AlexNet类里面定义了网络结构，创建对象后会通过 model.load_state_dict来加载模型参数


@register_model()
@handle_legacy_interface(weights=("pretrained", AlexNet_Weights.IMAGENET1K_V1))
def alexnet(*, weights: Optional[AlexNet_Weights] = None, progress: bool = True, **kwargs: Any) -> AlexNet:
    """AlexNet model architecture from `One weird trick for parallelizing convolutional neural networks <https://arxiv.org/abs/1404.5997>`__.

    .. note::
        AlexNet was originally introduced in the `ImageNet Classification with
        Deep Convolutional Neural Networks
        <https://papers.nips.cc/paper/2012/hash/c399862d3b9d6b76c8436e924a68c45b-Abstract.html>`__
        paper. Our implementation is based instead on the "One weird trick"
        paper above.

    Args:
        weights (:class:`~torchvision.models.AlexNet_Weights`, optional): The
            pretrained weights to use. See
            :class:`~torchvision.models.AlexNet_Weights` below for
            more details, and possible values. By default, no pre-trained
            weights are used.
        progress (bool, optional): If True, displays a progress bar of the
            download to stderr. Default is True.
        **kwargs: parameters passed to the ``torchvision.models.squeezenet.AlexNet``
            base class. Please refer to the `source code
            <https://github.com/pytorch/vision/blob/main/torchvision/models/alexnet.py>`_
            for more details about this class.

    .. autoclass:: torchvision.models.AlexNet_Weights
        :members:
    """

    weights = AlexNet_Weights.verify(weights)

    if weights is not None:
        _ovewrite_named_param(kwargs, "num_classes", len(weights.meta["categories"]))

    model = AlexNet(**kwargs)

    if weights is not None:
        model.load_state_dict(weights.get_state_dict(progress=progress, check_hash=True))

    return model

class AlexNet(nn.Module)

通过Sequential组成多个模型层次


class AlexNet(nn.Module):
    def __init__(self, num_classes: int = 1000, dropout: float = 0.5) -> None:
        super().__init__()
        _log_api_usage_once(self)

任务要求 A –
把讲 AlexNet 的这段文字里的“By default, no pre-trained weights are used.”这句话译成中文。
任务要求 B –
请把讲 AlexNet 的这段文字中从“progress (bool, optional): If”到“about this class.”的部分一字不差地抄下来，首尾两处都包括在内。

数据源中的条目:
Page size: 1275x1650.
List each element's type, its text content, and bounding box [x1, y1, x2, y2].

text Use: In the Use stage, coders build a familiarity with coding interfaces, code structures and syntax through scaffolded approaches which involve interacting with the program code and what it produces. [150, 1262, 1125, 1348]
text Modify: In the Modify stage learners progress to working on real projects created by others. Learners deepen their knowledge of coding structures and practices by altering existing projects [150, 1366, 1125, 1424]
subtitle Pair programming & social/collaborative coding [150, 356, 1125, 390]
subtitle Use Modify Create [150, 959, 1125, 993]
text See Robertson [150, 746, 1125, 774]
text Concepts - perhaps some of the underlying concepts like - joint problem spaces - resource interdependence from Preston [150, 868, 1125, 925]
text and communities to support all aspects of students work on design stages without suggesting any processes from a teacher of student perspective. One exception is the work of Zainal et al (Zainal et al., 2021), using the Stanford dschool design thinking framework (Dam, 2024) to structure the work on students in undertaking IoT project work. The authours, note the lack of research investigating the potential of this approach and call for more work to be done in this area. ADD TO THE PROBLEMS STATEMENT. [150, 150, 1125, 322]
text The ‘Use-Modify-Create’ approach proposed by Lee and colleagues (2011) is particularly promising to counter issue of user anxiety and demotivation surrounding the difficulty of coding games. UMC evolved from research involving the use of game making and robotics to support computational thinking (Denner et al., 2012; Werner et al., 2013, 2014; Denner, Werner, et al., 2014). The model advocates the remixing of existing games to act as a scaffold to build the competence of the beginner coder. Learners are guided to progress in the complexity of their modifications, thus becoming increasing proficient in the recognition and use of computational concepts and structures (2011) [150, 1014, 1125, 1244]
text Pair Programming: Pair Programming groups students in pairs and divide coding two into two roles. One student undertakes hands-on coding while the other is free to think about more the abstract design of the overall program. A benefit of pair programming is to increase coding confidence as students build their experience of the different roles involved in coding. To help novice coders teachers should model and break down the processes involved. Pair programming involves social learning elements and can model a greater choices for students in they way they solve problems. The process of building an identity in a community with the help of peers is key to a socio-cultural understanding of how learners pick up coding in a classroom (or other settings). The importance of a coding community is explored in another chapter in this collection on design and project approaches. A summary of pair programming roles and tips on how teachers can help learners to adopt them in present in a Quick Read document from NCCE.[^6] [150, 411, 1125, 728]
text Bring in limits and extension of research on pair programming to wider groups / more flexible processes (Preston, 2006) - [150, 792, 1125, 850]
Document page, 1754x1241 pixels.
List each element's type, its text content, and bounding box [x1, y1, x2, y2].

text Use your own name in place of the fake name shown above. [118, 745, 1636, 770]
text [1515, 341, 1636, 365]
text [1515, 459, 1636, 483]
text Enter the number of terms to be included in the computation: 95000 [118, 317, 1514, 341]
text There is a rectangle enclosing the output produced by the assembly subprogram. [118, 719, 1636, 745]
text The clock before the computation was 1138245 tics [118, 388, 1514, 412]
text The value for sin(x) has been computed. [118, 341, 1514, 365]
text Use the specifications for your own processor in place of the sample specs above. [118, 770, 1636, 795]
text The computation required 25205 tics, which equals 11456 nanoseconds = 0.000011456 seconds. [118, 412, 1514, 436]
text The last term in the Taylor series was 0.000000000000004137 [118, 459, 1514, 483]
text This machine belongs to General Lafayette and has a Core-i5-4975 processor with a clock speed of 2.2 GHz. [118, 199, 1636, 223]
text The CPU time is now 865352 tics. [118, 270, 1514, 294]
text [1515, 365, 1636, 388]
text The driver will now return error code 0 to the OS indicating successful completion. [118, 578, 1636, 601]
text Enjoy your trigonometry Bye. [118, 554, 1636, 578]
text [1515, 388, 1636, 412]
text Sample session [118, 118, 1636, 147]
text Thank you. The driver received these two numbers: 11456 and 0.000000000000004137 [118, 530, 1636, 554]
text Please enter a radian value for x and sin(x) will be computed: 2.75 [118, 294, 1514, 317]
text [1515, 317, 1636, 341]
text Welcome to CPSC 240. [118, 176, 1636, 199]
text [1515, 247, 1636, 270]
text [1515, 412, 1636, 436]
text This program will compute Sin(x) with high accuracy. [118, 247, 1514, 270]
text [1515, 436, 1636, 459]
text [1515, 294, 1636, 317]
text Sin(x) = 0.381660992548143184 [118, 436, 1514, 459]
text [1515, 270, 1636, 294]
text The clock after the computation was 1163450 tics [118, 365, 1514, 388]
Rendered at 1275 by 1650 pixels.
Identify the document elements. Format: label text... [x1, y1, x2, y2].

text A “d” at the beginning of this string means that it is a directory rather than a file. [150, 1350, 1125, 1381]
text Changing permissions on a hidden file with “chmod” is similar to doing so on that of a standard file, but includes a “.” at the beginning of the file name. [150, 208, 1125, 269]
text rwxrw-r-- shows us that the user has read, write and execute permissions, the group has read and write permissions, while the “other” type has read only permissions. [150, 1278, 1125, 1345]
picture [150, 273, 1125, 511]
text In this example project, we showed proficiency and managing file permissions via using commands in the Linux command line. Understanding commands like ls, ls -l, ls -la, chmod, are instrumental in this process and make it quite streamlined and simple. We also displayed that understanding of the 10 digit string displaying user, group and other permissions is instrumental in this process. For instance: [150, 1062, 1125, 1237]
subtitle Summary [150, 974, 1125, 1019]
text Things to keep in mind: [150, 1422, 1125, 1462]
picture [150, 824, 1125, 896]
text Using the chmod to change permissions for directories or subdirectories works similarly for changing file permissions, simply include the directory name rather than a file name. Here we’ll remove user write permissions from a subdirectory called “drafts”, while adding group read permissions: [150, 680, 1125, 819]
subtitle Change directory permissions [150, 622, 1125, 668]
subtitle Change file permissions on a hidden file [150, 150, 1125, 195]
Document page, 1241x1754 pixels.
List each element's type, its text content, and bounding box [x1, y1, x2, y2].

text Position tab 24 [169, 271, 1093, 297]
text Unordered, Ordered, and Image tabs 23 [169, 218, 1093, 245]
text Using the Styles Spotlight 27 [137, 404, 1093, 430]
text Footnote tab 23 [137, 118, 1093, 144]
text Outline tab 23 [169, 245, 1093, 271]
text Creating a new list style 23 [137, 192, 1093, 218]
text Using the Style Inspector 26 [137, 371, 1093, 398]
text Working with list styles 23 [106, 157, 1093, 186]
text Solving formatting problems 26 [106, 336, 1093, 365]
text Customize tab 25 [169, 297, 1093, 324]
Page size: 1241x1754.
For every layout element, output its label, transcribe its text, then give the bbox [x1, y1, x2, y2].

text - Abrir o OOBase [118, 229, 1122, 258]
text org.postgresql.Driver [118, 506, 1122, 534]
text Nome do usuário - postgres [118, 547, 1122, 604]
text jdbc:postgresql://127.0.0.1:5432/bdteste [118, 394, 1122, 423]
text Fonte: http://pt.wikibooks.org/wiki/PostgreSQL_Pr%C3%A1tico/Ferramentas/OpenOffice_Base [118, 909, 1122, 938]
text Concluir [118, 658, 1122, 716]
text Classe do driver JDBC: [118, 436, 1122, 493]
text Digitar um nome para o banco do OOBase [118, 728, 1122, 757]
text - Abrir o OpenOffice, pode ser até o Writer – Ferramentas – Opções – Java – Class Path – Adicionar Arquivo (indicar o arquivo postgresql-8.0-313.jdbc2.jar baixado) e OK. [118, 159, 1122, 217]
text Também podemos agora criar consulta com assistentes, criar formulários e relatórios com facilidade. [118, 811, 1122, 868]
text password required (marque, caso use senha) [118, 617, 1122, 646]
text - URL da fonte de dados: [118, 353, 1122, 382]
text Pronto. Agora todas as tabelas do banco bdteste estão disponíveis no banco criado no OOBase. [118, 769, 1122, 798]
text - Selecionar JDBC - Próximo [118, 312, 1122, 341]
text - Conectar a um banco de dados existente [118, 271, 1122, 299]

练习答案 A –
默认情况下，不使用预训练权重。

练习答案 B –
progress (bool, optional): If True, displays a progress bar of the
            download to stderr. Default is True.
        **kwargs: parameters passed to the ``torchvision.models.squeezenet.AlexNet``
            base class. Please refer to the `source code
            <https://github.com/pytorch/vision/blob/main/torchvision/models/alexnet.py>`_
            for more details about this class.